----- Information given

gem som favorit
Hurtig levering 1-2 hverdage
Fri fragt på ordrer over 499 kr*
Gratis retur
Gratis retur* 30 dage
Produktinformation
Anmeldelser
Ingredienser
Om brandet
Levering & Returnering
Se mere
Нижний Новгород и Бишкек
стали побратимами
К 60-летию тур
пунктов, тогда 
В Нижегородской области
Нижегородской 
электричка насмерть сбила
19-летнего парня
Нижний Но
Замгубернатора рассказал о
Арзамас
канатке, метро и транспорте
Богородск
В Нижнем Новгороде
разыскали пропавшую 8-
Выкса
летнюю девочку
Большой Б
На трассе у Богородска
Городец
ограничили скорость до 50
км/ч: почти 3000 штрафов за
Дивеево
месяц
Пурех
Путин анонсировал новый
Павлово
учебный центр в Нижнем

----------
----- Information given

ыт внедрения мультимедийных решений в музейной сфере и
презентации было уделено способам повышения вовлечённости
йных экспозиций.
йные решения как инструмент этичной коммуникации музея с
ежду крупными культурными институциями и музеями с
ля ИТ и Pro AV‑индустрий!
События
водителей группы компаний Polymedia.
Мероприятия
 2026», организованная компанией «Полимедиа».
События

----------

## Required work
Copy the stretch of the material above from the line containing "gem som favorit" through the line containing "К 60-летию тур", substituting "Læs mere" for "Se mere" and leaving everything else unchanged.

## Answer for this exercise
gem som favorit
Hurtig levering 1-2 hverdage
Fri fragt på ordrer over 499 kr*
Gratis retur
Gratis retur* 30 dage
Produktinformation
Anmeldelser
Ingredienser
Om brandet
Levering & Returnering
Læs mere
Нижний Новгород и Бишкек
стали побратимами
К 60-летию тур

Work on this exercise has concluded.